### The records:
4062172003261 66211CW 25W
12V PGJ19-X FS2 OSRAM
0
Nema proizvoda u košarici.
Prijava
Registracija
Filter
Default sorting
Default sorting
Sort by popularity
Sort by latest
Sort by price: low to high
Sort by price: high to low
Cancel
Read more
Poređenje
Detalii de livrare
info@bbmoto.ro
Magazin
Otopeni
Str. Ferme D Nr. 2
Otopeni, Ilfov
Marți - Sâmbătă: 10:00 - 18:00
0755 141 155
--
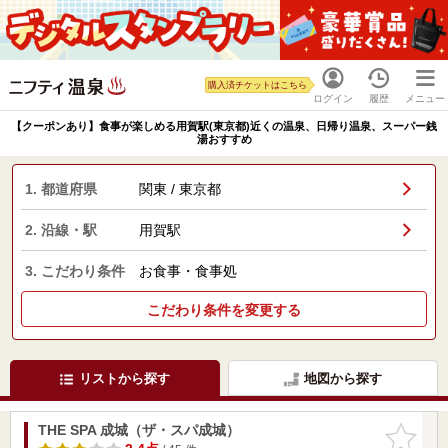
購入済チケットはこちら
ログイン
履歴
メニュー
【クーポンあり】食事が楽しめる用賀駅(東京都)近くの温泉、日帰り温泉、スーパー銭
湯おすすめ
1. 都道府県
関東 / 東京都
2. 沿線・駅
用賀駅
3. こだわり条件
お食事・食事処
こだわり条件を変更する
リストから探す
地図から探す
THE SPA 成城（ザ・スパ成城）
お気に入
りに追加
--
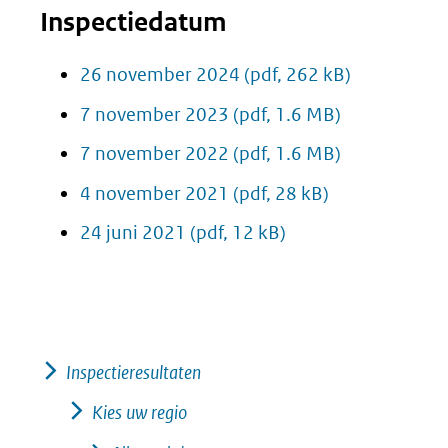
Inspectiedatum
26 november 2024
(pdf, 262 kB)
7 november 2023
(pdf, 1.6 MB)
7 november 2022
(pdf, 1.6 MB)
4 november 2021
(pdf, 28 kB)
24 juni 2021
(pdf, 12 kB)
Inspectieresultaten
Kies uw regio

### Request:
In the entries above, find the line with "Sort by price: high to low" and the line with "0755 141 155", then set down exactly those two and every line between them, nothing else.

### Exercise solution:
Sort by price: high to low
Cancel
Read more
Poređenje
Detalii de livrare
info@bbmoto.ro
Magazin
Otopeni
Str. Ferme D Nr. 2
Otopeni, Ilfov
Marți - Sâmbătă: 10:00 - 18:00
0755 141 155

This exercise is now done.